[Records shown — start]
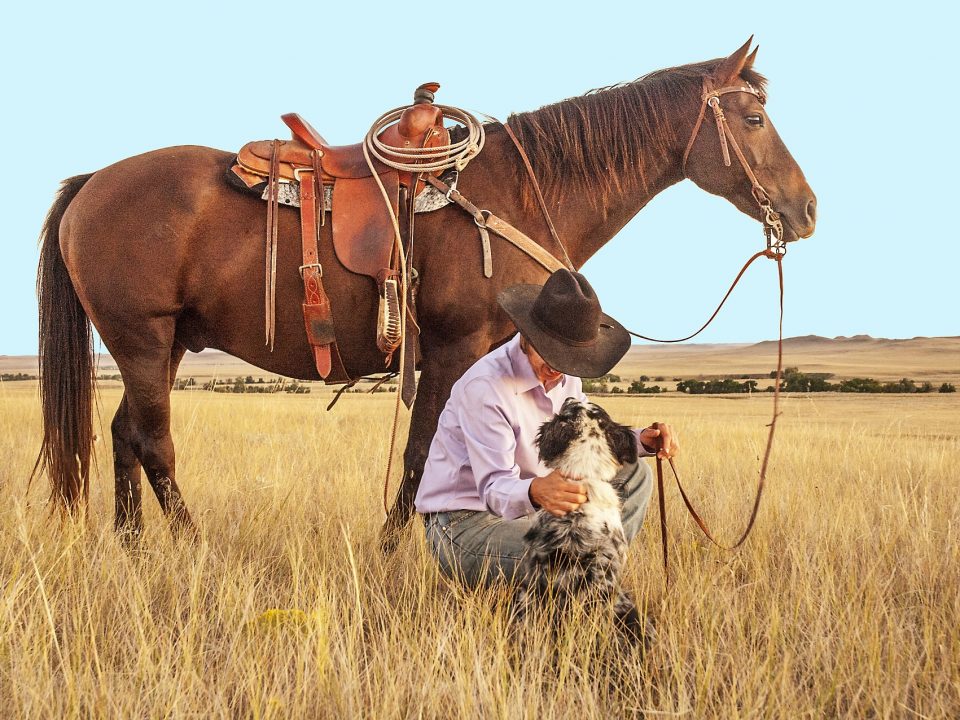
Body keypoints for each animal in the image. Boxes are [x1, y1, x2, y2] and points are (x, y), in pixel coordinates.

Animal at [35, 39, 816, 548]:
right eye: (752, 119)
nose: (806, 210)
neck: (517, 193)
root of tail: (92, 182)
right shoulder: (451, 346)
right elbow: (421, 451)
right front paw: (393, 547)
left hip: (160, 345)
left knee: (125, 435)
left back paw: (133, 546)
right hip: (140, 338)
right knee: (155, 441)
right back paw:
[Records shown — finish]
▶ _Exercise directions_
Exactly the lines from the one containing "left hip: (160, 345)" to the final line of the entries must be restated, and no others.

▶ _Your solution_
left hip: (160, 345)
left knee: (125, 435)
left back paw: (133, 546)
right hip: (140, 338)
right knee: (155, 441)
right back paw:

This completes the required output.